Thank you for sharing your experiences Sophia, Marta and Sian.
I can really relate to your experiences of the lightbulb moment!And how empowering to feel the big bad monster that we would perhaps go to great lengths to avoid facing can actually be something much smaller and more manageable.. Are you all finding that you have so much more headspace now that you are not spending so much time and energy either feeding or avoiding addictive desire? I know it’s early days but it’s definitely a non-weight outcome that I am really happy with.
Marta, I too stopped in my tracks to take in that particular idea of using the prefrontal cortex this way, I don’t think I’ll ever forget the moment I heard it!
Sian – Thank you for mentioning the Marc Lewis video I will try to look it up online.

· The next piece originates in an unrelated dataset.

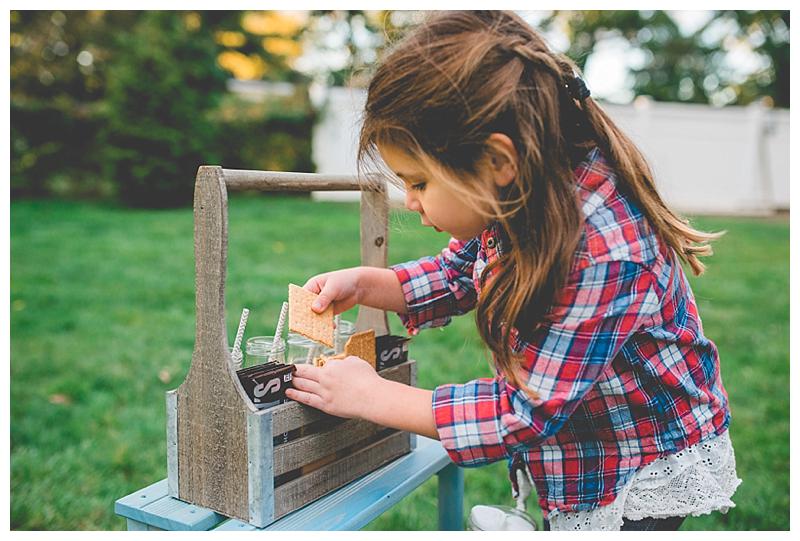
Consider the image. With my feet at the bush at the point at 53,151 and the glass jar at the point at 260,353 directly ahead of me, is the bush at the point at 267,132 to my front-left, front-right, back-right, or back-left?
front-left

Sophia – I am also enjoying taking opportunities to practice talking to my addictive desire. It’s becoming quite fun really – tempting it out from hiding, and then talking to it and watching it shrink – all while embracing freedom of choice. A good use of lockdown time I think 🙂
Gillian – Thank you for pointing out that it might not be a short lived experience for everyone. I have been doing this since Sunday evening and the first day or two it wasn’t easy at all, it was pretty challenging. I felt like I was having an internal tug of war, and I think the first time I did it the process kept coming and going throughout the evening so it was on and off for a couple of hours perhaps. I am finding the experience is becoming shorter each day, and today each time I’ve dealt with addictive desire it has been just a minute or two so far, like Marta described. I wonder if it will continue like this or if it will sometimes take me by surprise and be much stronger? I suppose I can only wait and see!